By 1976, I had become the Creative Director of this very conservative firm, and using my free reign I had created Donald Duck and Uncle Scrooge characters for a banking trade shows, a comic book telling the story of banking research using the images of people in the firm, a Christmas card set in a Victorian living room that lampooned the owner and his sons and included portraits of little known people in the Wood Communications Department as well as my ex wife and my dog. My designer and I even created a "Build With Wood" brochure using a cover of a jigsawed puzzle of wood blocks that on the inside pages were assembled into buildings. Soon after that I began work on my greatest work for Wood, a 1978 calendar featuring a surrealistic dystopian landscape fronted by wood block and an arch carved with the letters "Build with Wood." Wooden pillars on each side of the arch were flanked by an image of my copywriter in bluejeans, and the head of computer services on the other with a magnetic computer tape in hand.

When asked by my immediate boss, the owner's son, what I was doing for the calendar, I proudly showed him my progress with a complicated explanation supporting my theme. Unfortunately he was not pleased with my effort, and wanted to know how quickly I could come up with another idea. I responded by turning in my resignation. Much to my boss' dismay, his son accepted it gladly, and I was on my own.

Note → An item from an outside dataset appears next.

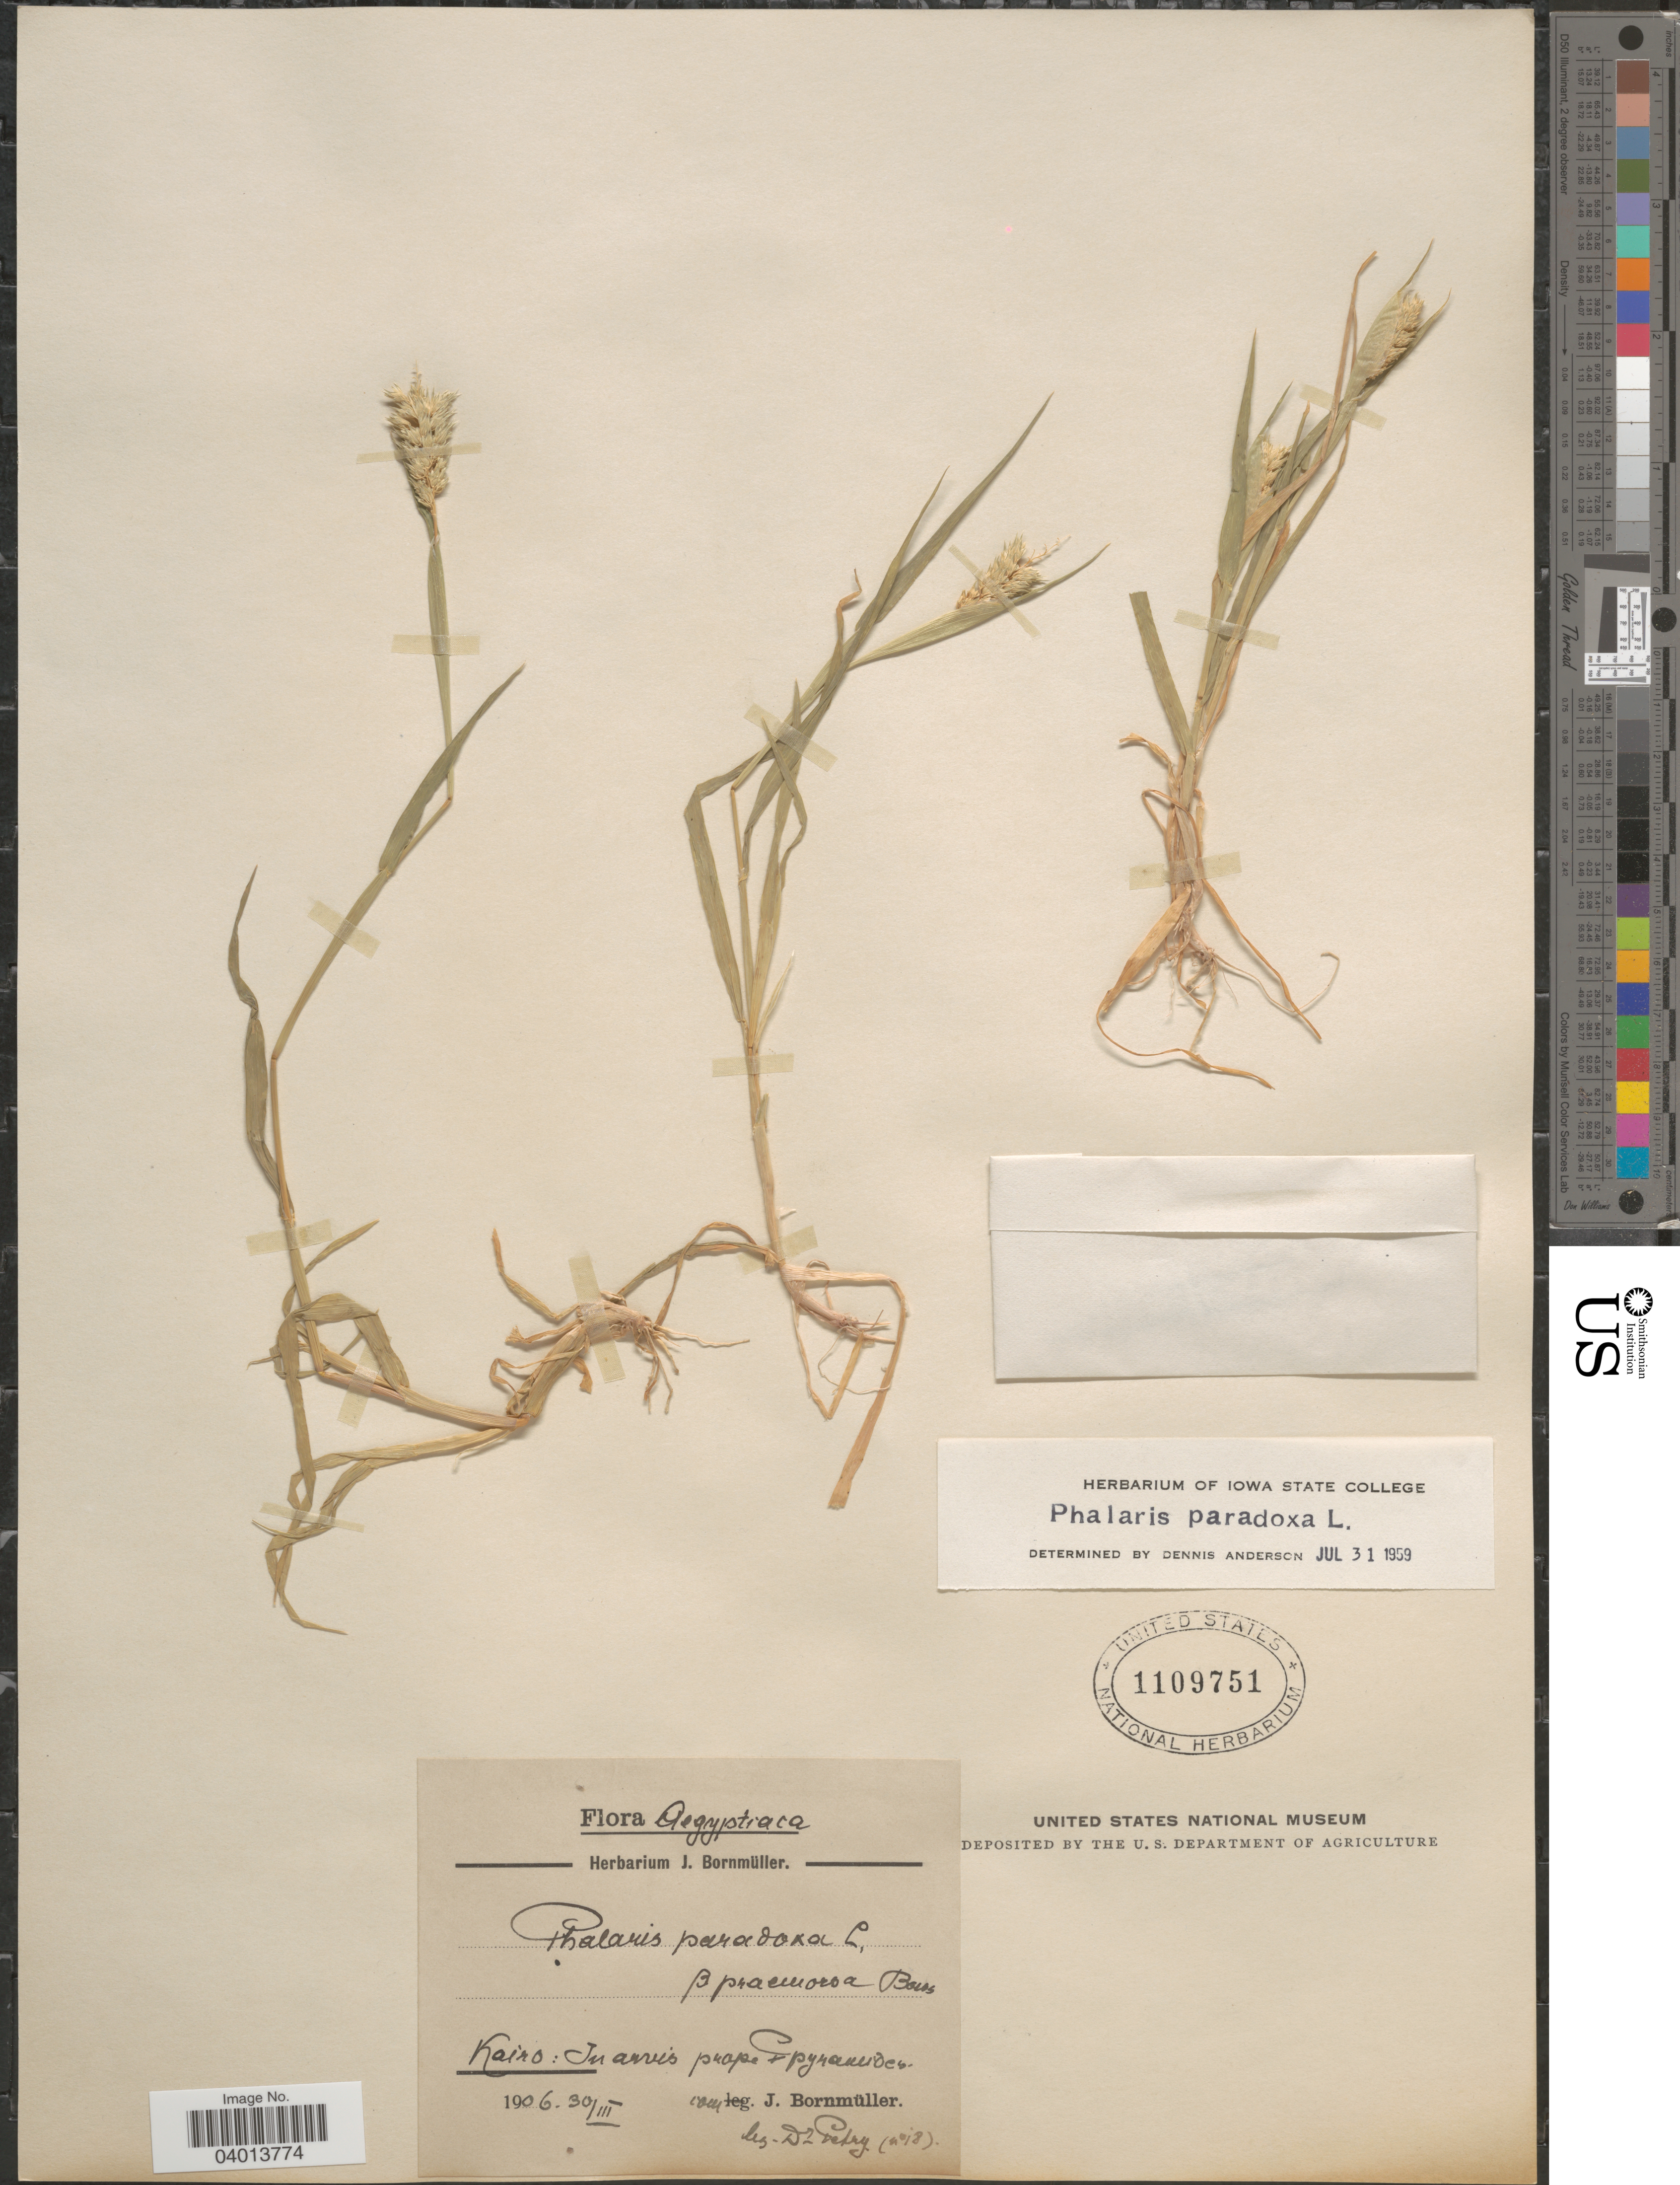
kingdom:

There isn't much to comment on from my perspective today with regard to my tenure at Wood, or my response to the negative reaction towards my calendar.  I can only smile at having gotten away with so much for so long – from super hero standup figures launched on the elevators and sent to every floor of the building, to pot being smoked in the office, and a Christmas party presentation where I made totally inappropriate remarks about the owner, his salesmen and his sons. I had been given a license to learn, grow and express my wildest ideas, complete enormous personal drawings on company time (and have them printed and used as giveaways), and  create weird and implausible marketing campaigns without reproach.

Who gets that chance?

After leaving Wood, I found employment as an art director at an advertising firm where I picked up many pointers and techniques of the trade. I lasted 6 months and quit.